Williams’ programme was skilfully put together. The evening’s music allowed for deep contemplation and bewildering virtuosity. Musically, the third Bagatelle in E flat major picks up on the elaboration of a slow melody in triple time from the slow movement of the Hammerklavier Sonata, Op. 106 that formed the second half of the recital.

The Hammerklavier was completed in 1818 – the year Byron finished Childe Harold’s Pilgrimage and Mendelssohn gave his first public concert in Berlin aged nine. Charles Rosen has observed that Beethoven “never again wrote so obsessively concentrated a work.” Often thought of as the most challenging sonata in the piano repertoire, Williams showed no obvious signs of trepidation. Perhaps the only marker of his humility when facing this Herculean feat was the measured restraint with which he played the first movement. I quickly qualify this observation by stating that if Horowitz were sitting at the piano, this carefulness would be a detriment to the overall performance which would rely heavily on Horowitz’s maverick style. But Williams is an altogether different performer. Where Horowitz thrives on the excessive, Williams thrives on the subtle. With the first movement (that largely consists of heavy handed B major chords) ending with the final notes marked fff, this opening movement naturally suits a more extroverted player. Williams’ controlled performance, though it did not offer as much contrast with the sobering slow movement, equally did not interfere with the character of the sonata as a whole. In the “most significant monologue Beethoven ever wrote”, as William Kempf described the third movement of the Hammerklavier, Williams was sublime. With incomparable musicianship, Williams brought out the sorrow and tenderness of this movement to make this performance noteworthy for its contemplative strength rather than its bombastic shortcoming. For Paul Bekker this movement is “the apotheosis of pain, of that deep sorrow for which there is no remedy, and which finds expression not in passionate outpourings, but in the immeasurable stillness of utter woe.” I feel that this description suits Williams’ performance which stilled the audience in its transcendent integrity.

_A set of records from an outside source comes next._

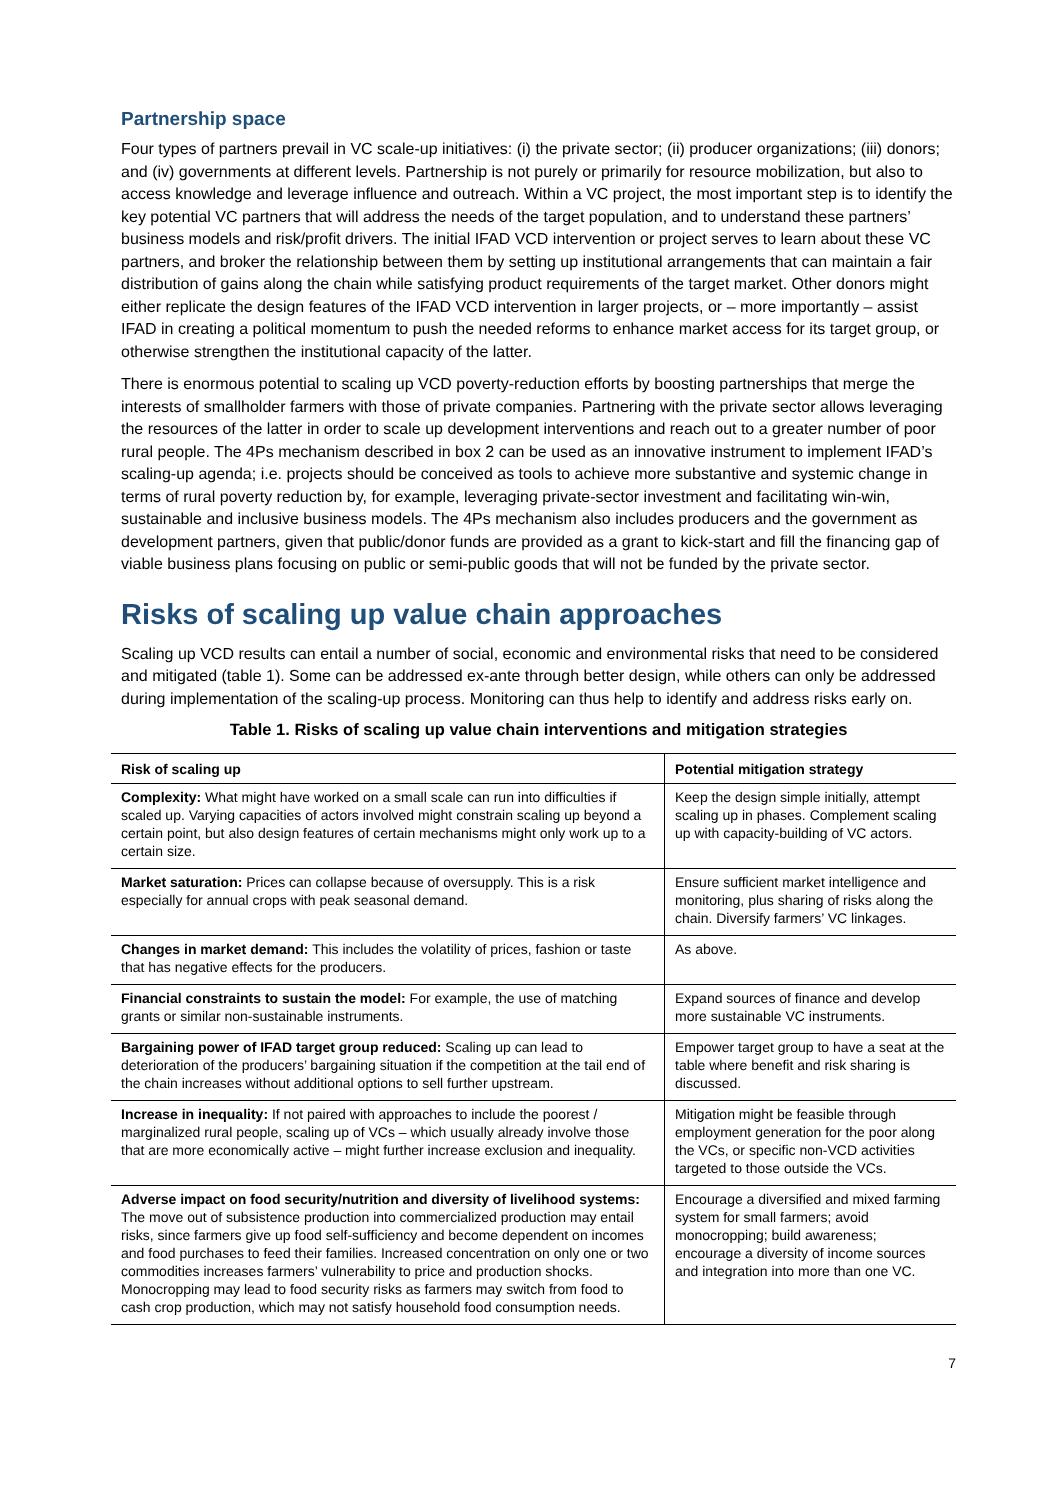Partnership space
Four types of partners prevail in VC scale-up initiatives: (i) the private sector; (ii) producer organizations; (iii) donors; and (iv) governments at different levels. Partnership is not purely or primarily for resource mobilization, but also to access knowledge and leverage influence and outreach. Within a VC project, the most important step is to identify the key potential VC partners that will address the needs of the target population, and to understand these partners’ business models and risk/profit drivers. The initial IFAD VCD intervention or project serves to learn about these VC partners, and broker the relationship between them by setting up institutional arrangements that can maintain a fair distribution of gains along the chain while satisfying product requirements of the target market. Other donors might either replicate the design features of the IFAD VCD intervention in larger projects, or – more importantly – assist IFAD in creating a political momentum to push the needed reforms to enhance market access for its target group, or otherwise strengthen the institutional capacity of the latter.
There is enormous potential to scaling up VCD poverty-reduction efforts by boosting partnerships that merge the interests of smallholder farmers with those of private companies. Partnering with the private sector allows leveraging the resources of the latter in order to scale up development interventions and reach out to a greater number of poor rural people. The 4Ps mechanism described in box 2 can be used as an innovative instrument to implement IFAD’s scaling-up agenda; i.e. projects should be conceived as tools to achieve more substantive and systemic change in terms of rural poverty reduction by, for example, leveraging private-sector investment and facilitating win-win, sustainable and inclusive business models. The 4Ps mechanism also includes producers and the government as development partners, given that public/donor funds are provided as a grant to kick-start and fill the financing gap of viable business plans focusing on public or semi-public goods that will not be funded by the private sector.
Risks of scaling up value chain approaches
Scaling up VCD results can entail a number of social, economic and environmental risks that need to be considered and mitigated (table 1). Some can be addressed ex-ante through better design, while others can only be addressed during implementation of the scaling-up process. Monitoring can thus help to identify and address risks early on.
Table 1. Risks of scaling up value chain interventions and mitigation strategies
| Risk of scaling up | Potential mitigation strategy |
| --- | --- |
| Complexity: What might have worked on a small scale can run into difficulties if scaled up. Varying capacities of actors involved might constrain scaling up beyond a certain point, but also design features of certain mechanisms might only work up to a certain size. | Keep the design simple initially, attempt scaling up in phases. Complement scaling up with capacity-building of VC actors. |
| Market saturation: Prices can collapse because of oversupply. This is a risk especially for annual crops with peak seasonal demand. | Ensure sufficient market intelligence and monitoring, plus sharing of risks along the chain. Diversify farmers’ VC linkages. |
| Changes in market demand: This includes the volatility of prices, fashion or taste that has negative effects for the producers. | As above. |
| Financial constraints to sustain the model: For example, the use of matching grants or similar non-sustainable instruments. | Expand sources of finance and develop more sustainable VC instruments. |
| Bargaining power of IFAD target group reduced: Scaling up can lead to deterioration of the producers’ bargaining situation if the competition at the tail end of the chain increases without additional options to sell further upstream. | Empower target group to have a seat at the table where benefit and risk sharing is discussed. |
| Increase in inequality: If not paired with approaches to include the poorest / marginalized rural people, scaling up of VCs – which usually already involve those that are more economically active – might further increase exclusion and inequality. | Mitigation might be feasible through employment generation for the poor along the VCs, or specific non-VCD activities targeted to those outside the VCs. |
| Adverse impact on food security/nutrition and diversity of livelihood systems: The move out of subsistence production into commercialized production may entail risks, since farmers give up food self-sufficiency and become dependent on incomes and food purchases to feed their families. Increased concentration on only one or two commodities increases farmers’ vulnerability to price and production shocks. Monocropping may lead to food security risks as farmers may switch from food to cash crop production, which may not satisfy household food consumption needs. | Encourage a diversified and mixed farming system for small farmers; avoid monocropping; build awareness; encourage a diversity of income sources and integration into more than one VC. |
7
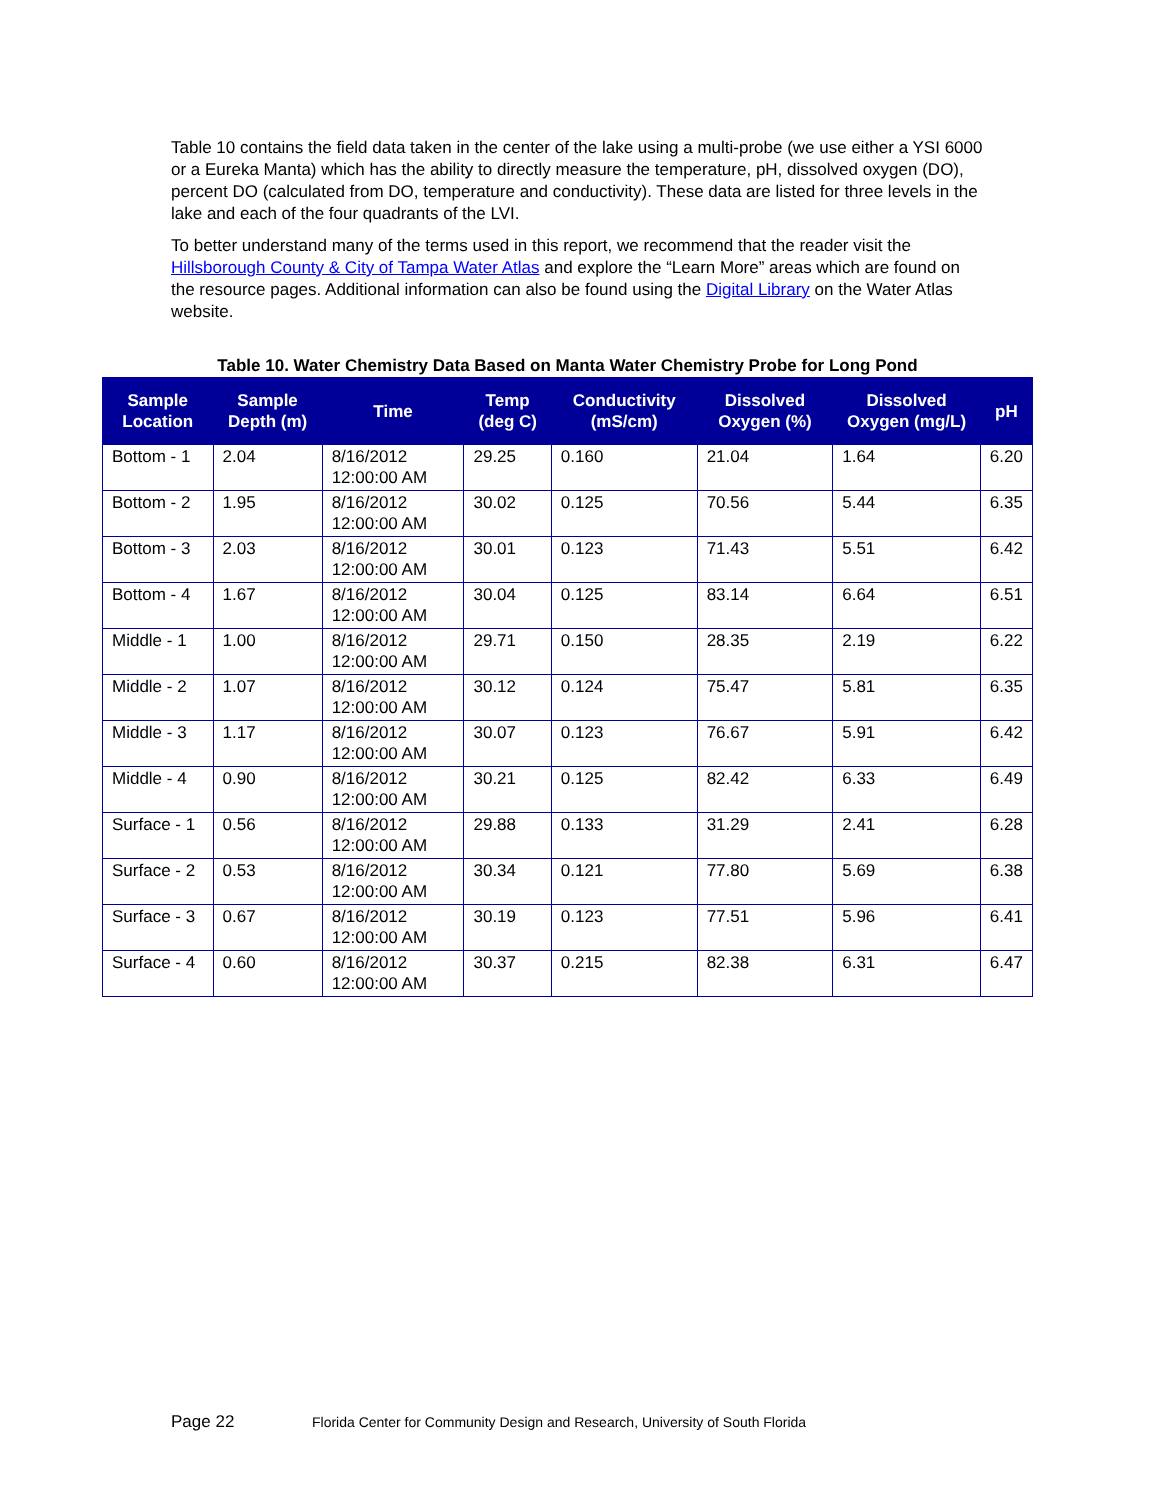Table 10 contains the field data taken in the center of the lake using a multi-probe (we use either a YSI 6000 or a Eureka Manta) which has the ability to directly measure the temperature, pH, dissolved oxygen (DO), percent DO (calculated from DO, temperature and conductivity). These data are listed for three levels in the lake and each of the four quadrants of the LVI.
To better understand many of the terms used in this report, we recommend that the reader visit the Hillsborough County & City of Tampa Water Atlas and explore the “Learn More” areas which are found on the resource pages. Additional information can also be found using the Digital Library on the Water Atlas website.
Table 10. Water Chemistry Data Based on Manta Water Chemistry Probe for Long Pond
| Sample Location | Sample Depth (m) | Time | Temp (deg C) | Conductivity (mS/cm) | Dissolved Oxygen (%) | Dissolved Oxygen (mg/L) | pH |
| --- | --- | --- | --- | --- | --- | --- | --- |
| Bottom - 1 | 2.04 | 8/16/2012 12:00:00 AM | 29.25 | 0.160 | 21.04 | 1.64 | 6.20 |
| Bottom - 2 | 1.95 | 8/16/2012 12:00:00 AM | 30.02 | 0.125 | 70.56 | 5.44 | 6.35 |
| Bottom - 3 | 2.03 | 8/16/2012 12:00:00 AM | 30.01 | 0.123 | 71.43 | 5.51 | 6.42 |
| Bottom - 4 | 1.67 | 8/16/2012 12:00:00 AM | 30.04 | 0.125 | 83.14 | 6.64 | 6.51 |
| Middle - 1 | 1.00 | 8/16/2012 12:00:00 AM | 29.71 | 0.150 | 28.35 | 2.19 | 6.22 |
| Middle - 2 | 1.07 | 8/16/2012 12:00:00 AM | 30.12 | 0.124 | 75.47 | 5.81 | 6.35 |
| Middle - 3 | 1.17 | 8/16/2012 12:00:00 AM | 30.07 | 0.123 | 76.67 | 5.91 | 6.42 |
| Middle - 4 | 0.90 | 8/16/2012 12:00:00 AM | 30.21 | 0.125 | 82.42 | 6.33 | 6.49 |
| Surface - 1 | 0.56 | 8/16/2012 12:00:00 AM | 29.88 | 0.133 | 31.29 | 2.41 | 6.28 |
| Surface - 2 | 0.53 | 8/16/2012 12:00:00 AM | 30.34 | 0.121 | 77.80 | 5.69 | 6.38 |
| Surface - 3 | 0.67 | 8/16/2012 12:00:00 AM | 30.19 | 0.123 | 77.51 | 5.96 | 6.41 |
| Surface - 4 | 0.60 | 8/16/2012 12:00:00 AM | 30.37 | 0.215 | 82.38 | 6.31 | 6.47 |
Page 22
Florida Center for Community Design and Research, University of South Florida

When called on for an encore, Williams quipped that “one problem of the Hammerklavier is that it ends too quickly . . . Beethoven had too many ideas racing through his head.” Whilst there is some truth in this statement, for the fugue in the last movement is a feat of contrapuntal ingenuity and inventiveness (Stravinsky called it both inexhaustible and exhausting), an encore of Chopin was an unexpected bonus to an already fulsome evening.